**Exercise text:**

»»

Worse yet, Bran’s first association with Leaf is his own sister Arya whom Bran fears may be dead. Leaf sings sad songs. The Knight in the “old” Bran may aspire to chivalry.

OBSERVATION 3: SONG

In ADwD, Bran’s POV, he finally sees and hears a child, or singer:

“That was not Arya’s voice, nor any child’s. It was a woman’s voice, high and sweet, with a strange music in it like none that he had ever heard and a sadness that he thought might break his heart”.

  • Martin endows Bran with a sensitivity to feel what he hears: Bran has a physical reaction to the “high and sweet” voices that intone “sadness” that “might break his heart”.

  • Bran addresses the child’s “voice”. He associates the child with Arya, but she does not have Arya’s or ANY child’s VOICE.

Sometimes the sound of song would drift up from some place far below. The children of the forest, Old Nan would have called the singers, but those who sing the song of earth was their own name for themselves in the True Tongue that no human man can speak. The ravens could speak it, though. Their small black eyes were full of secrets, and they would caw at him and peck at his skin when they hear the songs” (448).

««

**The data:**
»»

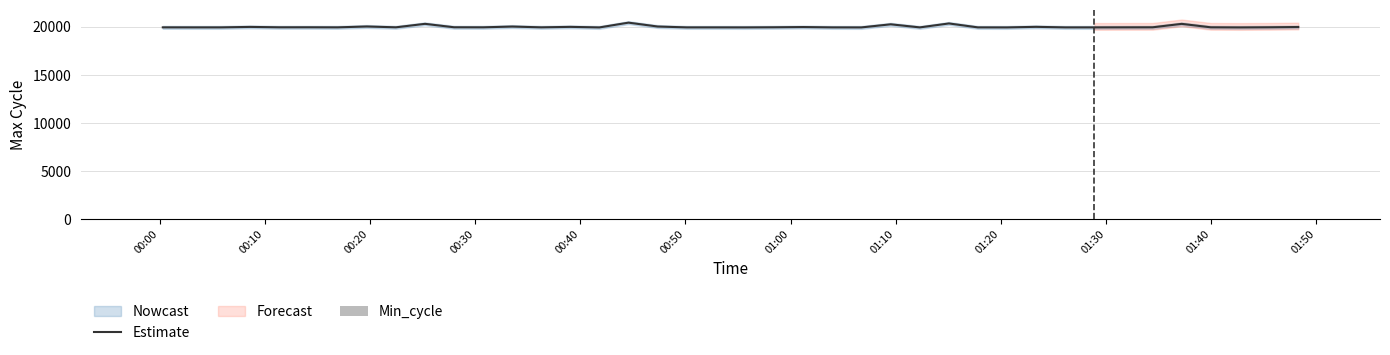

Which series has the largest total across all categories?

Estimate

««

**What you should do:**
From the essay on Bran and the singers above, extract the passage running from "Worse yet, Bran’s" up to and including "ANY child’s VOICE.".

**Answer box:**
Worse yet, Bran’s first association with Leaf is his own sister Arya whom Bran fears may be dead. Leaf sings sad songs. The Knight in the “old” Bran may aspire to chivalry.

OBSERVATION 3: SONG

In ADwD, Bran’s POV, he finally sees and hears a child, or singer:

“That was not Arya’s voice, nor any child’s. It was a woman’s voice, high and sweet, with a strange music in it like none that he had ever heard and a sadness that he thought might break his heart”.

  • Martin endows Bran with a sensitivity to feel what he hears: Bran has a physical reaction to the “high and sweet” voices that intone “sadness” that “might break his heart”.

  • Bran addresses the child’s “voice”. He associates the child with Arya, but she does not have Arya’s or ANY child’s VOICE.